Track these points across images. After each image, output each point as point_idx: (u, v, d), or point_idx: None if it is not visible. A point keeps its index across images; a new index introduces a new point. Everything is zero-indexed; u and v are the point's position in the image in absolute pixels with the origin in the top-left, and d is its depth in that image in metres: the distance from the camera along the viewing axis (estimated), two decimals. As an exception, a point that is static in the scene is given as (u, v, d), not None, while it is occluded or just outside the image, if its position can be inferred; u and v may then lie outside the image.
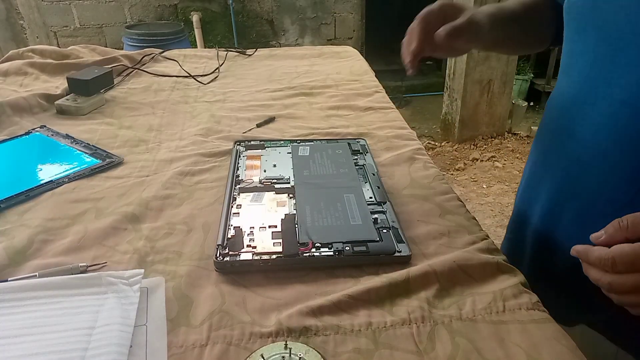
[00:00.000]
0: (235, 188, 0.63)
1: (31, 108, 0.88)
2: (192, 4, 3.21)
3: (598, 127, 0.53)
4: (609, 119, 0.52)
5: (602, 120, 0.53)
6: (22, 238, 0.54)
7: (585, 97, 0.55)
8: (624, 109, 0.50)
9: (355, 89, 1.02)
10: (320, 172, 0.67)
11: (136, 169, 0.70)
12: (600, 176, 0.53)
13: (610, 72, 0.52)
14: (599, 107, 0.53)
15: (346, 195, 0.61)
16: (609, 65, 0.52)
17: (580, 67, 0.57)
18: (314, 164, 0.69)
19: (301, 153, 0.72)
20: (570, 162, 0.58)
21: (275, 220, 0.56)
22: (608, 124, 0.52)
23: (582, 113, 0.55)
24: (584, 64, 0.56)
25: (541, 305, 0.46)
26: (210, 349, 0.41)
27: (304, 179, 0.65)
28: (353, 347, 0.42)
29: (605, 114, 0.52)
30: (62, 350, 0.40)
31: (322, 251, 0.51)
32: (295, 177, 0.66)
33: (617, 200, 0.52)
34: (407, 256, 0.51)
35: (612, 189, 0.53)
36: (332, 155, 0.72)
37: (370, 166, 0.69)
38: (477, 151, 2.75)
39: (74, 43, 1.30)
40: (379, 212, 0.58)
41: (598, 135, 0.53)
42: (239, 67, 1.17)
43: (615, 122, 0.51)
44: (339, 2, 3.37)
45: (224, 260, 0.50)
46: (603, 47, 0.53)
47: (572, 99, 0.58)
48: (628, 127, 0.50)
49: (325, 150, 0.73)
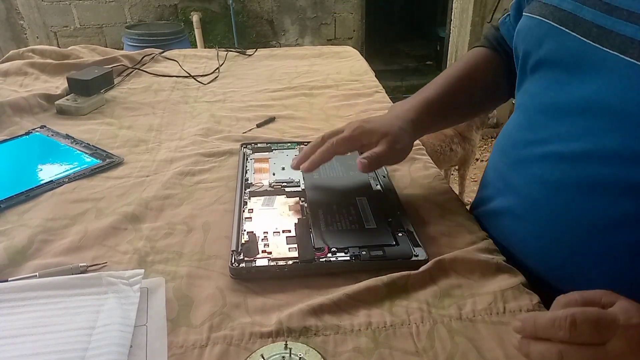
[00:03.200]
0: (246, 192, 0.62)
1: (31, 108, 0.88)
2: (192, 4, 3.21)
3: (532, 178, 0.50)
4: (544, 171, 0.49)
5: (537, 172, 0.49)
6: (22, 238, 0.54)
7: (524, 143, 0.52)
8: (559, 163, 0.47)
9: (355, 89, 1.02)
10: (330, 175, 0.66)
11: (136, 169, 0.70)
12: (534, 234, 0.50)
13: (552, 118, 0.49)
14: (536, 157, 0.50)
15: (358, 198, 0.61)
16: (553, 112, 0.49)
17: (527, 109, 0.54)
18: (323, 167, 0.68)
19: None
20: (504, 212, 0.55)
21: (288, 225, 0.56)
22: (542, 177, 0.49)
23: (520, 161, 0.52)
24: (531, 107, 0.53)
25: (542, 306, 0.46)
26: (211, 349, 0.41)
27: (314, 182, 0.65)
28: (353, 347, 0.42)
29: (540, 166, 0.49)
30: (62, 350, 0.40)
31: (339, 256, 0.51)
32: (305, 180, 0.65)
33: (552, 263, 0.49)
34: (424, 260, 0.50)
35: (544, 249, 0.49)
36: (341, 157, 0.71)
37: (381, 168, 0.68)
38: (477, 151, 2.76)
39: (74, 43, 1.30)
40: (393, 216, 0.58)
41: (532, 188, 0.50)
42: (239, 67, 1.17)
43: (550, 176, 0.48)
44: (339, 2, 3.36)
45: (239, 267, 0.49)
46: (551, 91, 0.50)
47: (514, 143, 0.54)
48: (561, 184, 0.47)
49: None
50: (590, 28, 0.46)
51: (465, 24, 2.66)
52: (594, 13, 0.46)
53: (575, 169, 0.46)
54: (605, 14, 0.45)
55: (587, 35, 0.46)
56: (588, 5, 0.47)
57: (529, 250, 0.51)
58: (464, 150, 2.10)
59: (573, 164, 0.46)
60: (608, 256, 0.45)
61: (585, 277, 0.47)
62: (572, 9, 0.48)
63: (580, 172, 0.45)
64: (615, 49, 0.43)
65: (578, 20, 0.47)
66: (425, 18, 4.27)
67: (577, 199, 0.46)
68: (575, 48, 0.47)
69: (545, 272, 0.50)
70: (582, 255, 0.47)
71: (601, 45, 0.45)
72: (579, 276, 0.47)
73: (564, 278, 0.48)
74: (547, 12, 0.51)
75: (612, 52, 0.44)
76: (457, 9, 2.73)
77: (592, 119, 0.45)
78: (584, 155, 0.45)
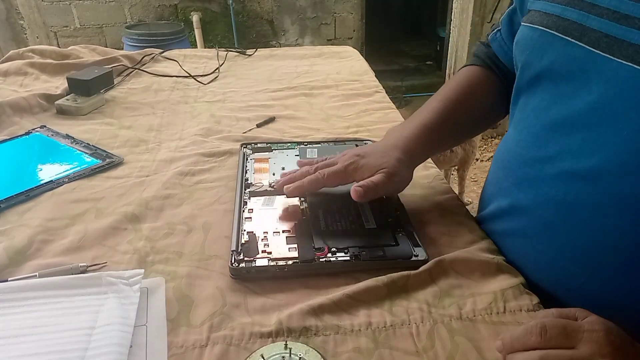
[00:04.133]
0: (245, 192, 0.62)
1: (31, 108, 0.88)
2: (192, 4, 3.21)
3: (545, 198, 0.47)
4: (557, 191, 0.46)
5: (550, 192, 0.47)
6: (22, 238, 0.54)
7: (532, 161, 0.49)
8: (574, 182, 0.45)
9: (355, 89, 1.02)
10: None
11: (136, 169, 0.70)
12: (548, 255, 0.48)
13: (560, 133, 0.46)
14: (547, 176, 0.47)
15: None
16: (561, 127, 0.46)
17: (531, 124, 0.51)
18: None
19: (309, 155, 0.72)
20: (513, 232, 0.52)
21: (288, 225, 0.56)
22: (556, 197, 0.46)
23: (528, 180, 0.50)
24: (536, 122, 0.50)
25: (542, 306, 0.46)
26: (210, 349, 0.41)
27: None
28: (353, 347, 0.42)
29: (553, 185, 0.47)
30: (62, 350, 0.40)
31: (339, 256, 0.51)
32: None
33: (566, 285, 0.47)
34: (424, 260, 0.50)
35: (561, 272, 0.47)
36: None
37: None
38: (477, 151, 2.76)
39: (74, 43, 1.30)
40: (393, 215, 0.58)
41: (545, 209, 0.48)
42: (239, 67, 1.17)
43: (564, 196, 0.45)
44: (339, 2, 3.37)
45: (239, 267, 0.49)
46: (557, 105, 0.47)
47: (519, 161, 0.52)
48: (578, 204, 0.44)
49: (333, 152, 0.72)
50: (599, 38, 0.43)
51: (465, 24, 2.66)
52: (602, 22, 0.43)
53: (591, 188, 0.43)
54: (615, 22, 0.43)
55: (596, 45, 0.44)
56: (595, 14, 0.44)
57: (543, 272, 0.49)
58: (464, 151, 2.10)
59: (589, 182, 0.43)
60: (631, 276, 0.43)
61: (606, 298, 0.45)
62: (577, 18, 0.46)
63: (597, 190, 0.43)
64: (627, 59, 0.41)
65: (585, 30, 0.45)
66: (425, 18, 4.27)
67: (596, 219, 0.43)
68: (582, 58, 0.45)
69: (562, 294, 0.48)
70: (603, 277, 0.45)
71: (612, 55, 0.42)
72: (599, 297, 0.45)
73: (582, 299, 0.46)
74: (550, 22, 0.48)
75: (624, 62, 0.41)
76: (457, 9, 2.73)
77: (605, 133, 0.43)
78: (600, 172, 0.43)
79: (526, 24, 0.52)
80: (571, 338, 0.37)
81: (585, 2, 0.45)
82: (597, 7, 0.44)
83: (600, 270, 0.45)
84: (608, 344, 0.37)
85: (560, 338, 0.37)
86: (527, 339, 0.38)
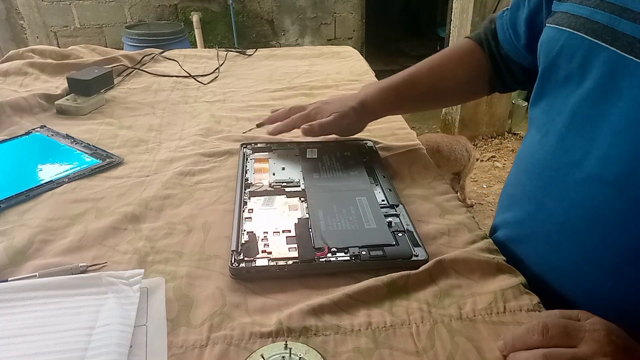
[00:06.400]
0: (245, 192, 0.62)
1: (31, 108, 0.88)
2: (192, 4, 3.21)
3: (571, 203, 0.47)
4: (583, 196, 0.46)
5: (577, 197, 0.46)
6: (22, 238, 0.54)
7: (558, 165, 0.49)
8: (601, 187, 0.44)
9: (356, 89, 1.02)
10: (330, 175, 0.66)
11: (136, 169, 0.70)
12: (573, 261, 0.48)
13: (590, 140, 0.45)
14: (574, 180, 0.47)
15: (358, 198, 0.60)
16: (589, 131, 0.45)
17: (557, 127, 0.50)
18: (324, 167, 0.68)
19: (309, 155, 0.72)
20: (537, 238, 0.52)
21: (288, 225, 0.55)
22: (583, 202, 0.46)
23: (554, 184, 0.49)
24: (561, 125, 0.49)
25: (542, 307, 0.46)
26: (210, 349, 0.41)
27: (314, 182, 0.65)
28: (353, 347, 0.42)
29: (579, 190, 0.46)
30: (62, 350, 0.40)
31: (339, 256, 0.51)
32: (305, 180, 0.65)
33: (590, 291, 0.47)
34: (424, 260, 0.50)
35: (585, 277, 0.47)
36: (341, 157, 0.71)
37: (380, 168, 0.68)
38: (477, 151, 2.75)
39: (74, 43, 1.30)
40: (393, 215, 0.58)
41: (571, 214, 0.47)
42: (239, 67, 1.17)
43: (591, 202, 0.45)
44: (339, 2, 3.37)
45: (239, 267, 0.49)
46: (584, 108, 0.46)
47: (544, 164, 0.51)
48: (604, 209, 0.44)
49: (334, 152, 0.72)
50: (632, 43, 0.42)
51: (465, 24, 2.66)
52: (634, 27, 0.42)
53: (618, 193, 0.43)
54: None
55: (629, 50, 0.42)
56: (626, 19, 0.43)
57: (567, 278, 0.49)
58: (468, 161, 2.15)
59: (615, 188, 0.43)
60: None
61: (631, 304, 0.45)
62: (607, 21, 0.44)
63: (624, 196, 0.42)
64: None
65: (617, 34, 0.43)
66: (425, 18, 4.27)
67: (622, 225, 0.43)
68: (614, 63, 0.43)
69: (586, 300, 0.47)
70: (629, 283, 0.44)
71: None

════════════════

EXERCISE BRIEF: Out of the material above, output word for word the line with "80: (571, 338, 0.37)", the line with "86: (527, 339, 0.38)", and all lines between them, with nothing else.

REPLY:
80: (571, 338, 0.37)
81: (585, 2, 0.45)
82: (597, 7, 0.44)
83: (600, 270, 0.45)
84: (608, 344, 0.37)
85: (560, 338, 0.37)
86: (527, 339, 0.38)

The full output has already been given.